Hedefiniz – Romantik ilişkiler ile arkadaşlık ilişkileri arasındaki farkları anlatan metni kaldığı yerden sürdürünüz.

Alıştırma Metni –
+===+

Romantik ilişkilerimiz herhangi birine duyduğumuz tutku, aşk, sevgi gibi olumlu pek çok duyguyu bir arada içerir. Her zaman cinsel bir çekim hissedilmesi gerekmeksizin cinsellik faktörü ve cinsel çekimi de içine alan fiziksel yakınlık isteği, romantik ilişkileri diğer yakın ilişki türlerinden ayıran en önemli farklılıklardan biridir. Romantik ilişkilenme türünün bir boyutu olan platonik aşkta fiziksel bir yakınlık ya da cinsel çekim duyulmaksızın aşk, sevgi ve tutku gibi duygular deneyimlenir. Ancak burada bahsettiğimiz ‘platonik aşk’, birini karşılıksız sevmeyi ifade etmiyor. Bahsetmiş olduğumuz platonik aşk, romantik ilişkinin cinsellik dışında kalan ‘duygusal, ruhsal, tinsel’ boyutu ve aslında romantik ilişki yaşayan herkes birbirine karşı platonik duygular besliyor. Diğer taraftan, sadece cinselliğin ve fiziksel çekimin olduğu, platonik aşk kategorisine giren tutku, sevgi, aşk gibi duyguların deneyimlenmediği romantik ilişki türleri de bulunabiliyor. Romantik ilişkilerin çoğunluğunda yoğun duyguları içeren platonik aşk ve cinsel çekim bir arada bulunsa da, bazen her iki boyut da tek başına deneyimlenebiliyor.

Arkadaşlık ilişkileri

Arkadaşlık ilişkisinde de romantik ilişkide olan sevgi ve şefkat gibi pek çok duygu deneyimlenebilse de, bu duyguların romantik ilişkide olduğumuz kişideki yansımalarıyla arkadaşlık ilişkilerimizdeki yansımaları birbirinden oldukça farklı. Arkadaşlık ilişkisinde sevgi ve şefkat duyguları tıpkı romantik ilişkilerde olduğu gibi birinin sizin için önemli olduğunu, onun ihtiyaçlarına karşı duyarlı olduğunuzu gösterir. Ancak deneyimlenen duyguların yoğunluğunda belirli bir sınır gözetilir. Öpme, sarılma, tokalaşma gibi fiziksel temas ve yakınlık davranışları olsa da, fiziksel yakınlığın bir sınırı vardır ve iki tarafta da cinsel herhangi bir çekim gözlenmez. Duygular romantik ilişkide olduğu kadar yoğun ve çeşitli değildir. Cinsel herhangi bir çekim söz konusu değildir.

+===+

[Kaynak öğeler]
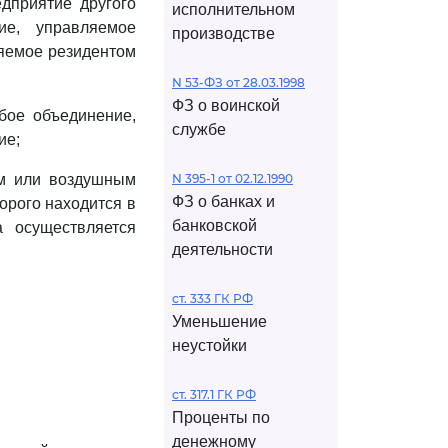
дприятие другого
исполнительном
ие, управляемое
производстве
ляемое резидентом
N 53-ФЗ от 28.03.1998
ФЗ о воинской
бое объединение,
службе
ие;
им или воздушным
N 395-1 от 02.12.1990
ФЗ о банках и
орого находится в
банковской
а осуществляется
деятельности
ст. 333 ГК РФ
Уменьшение
неустойки
ст. 317.1 ГК РФ
Проценты по
денежному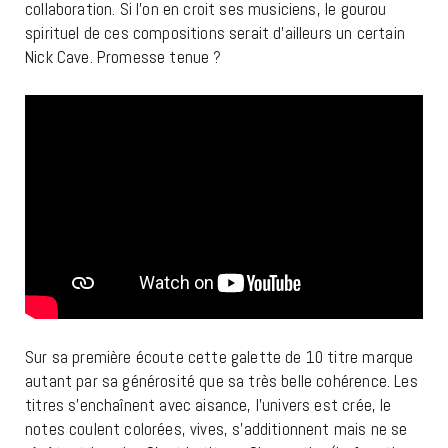
collaboration. Si l’on en croit ses musiciens, le gourou
spirituel de ces compositions serait d’ailleurs un certain
Nick Cave. Promesse tenue ?
Sur sa première écoute cette galette de 10 titre marque
autant par sa générosité que sa très belle cohérence. Les
titres s’enchaînent avec aisance, l’univers est crée, le
notes coulent colorées, vives, s’additionnent mais ne se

+===+

Alıştırma Sonucu –
Aile ilişkileri

Genelde kan bağına bağlı olsa da, bazen kan bağımız olmaksızın çok fazla zaman geçirdiğimiz ve derin paylaşımlar yaptığımız anne, baba, üvey anne, üvey baba, kardeş, hala, teyze, amca, dayı gibi yakınlarımızla ya da bu yakınlarımıza duyduğumuz kadar fazla sevgi ve yakınlık duyduğumuz insanlarla kurduğumuz ilişkileri içerir. Aile ilişkileri, genelde iki yönlü bir ilişkiyi değil, aileyi oluşturan tüm bireylerin arasındaki bir ilişki ağını temsil eder. Dolayısıyla aile bireyleri birbirine ne kadar yakınsa, aile ilişkisini oluşturan bu ağ da o kadar geniş olabilir. Aile ilişkileri yakınlıkla kurulan bu geniş ilişki ağı nedeniyle oldukça güçlü ve koruyucudur. Romantik ilişkinin fiziksel yakınlık ve tutku boyutunu içermeyen ancak arkadaşlık ilişkisi kadar sınırlı da olmayan aile ilişkileri, bireyin tüm diğer ilişkilerinde güvenli ya da güvensiz bağlanma davranışları geliştirmesinde etkilidir. Aile ilişkilerinin güçlü ve sağlıklı olması, kişinin kendisini güvende hissetmesinin ve zor zamanlarında destek alabilmesinin anahtarıdır. Aile ilişkilerinde sınırların belirli bir kurala bağlı kalmaksızın, kişiler arasındaki ilişki dinamiklerine göre belirlenmesi çoğu zaman sevildiğinizi hissetseniz de bu sevgiyle çelişen durumlar deneyimlemenize sebep olabilir. Aile, Bağlanma Teorisi kısmında da detaylıca anlattığımız şekilde ilişkilenmeyi ilk deneyimlediğimiz yerdir ve sonraki ilişkilerimizde sevgiyi nasıl alacağımızı ve vereceğimizi ailede öğrendiğimiz ilişkilenme davranışlarımız belirler.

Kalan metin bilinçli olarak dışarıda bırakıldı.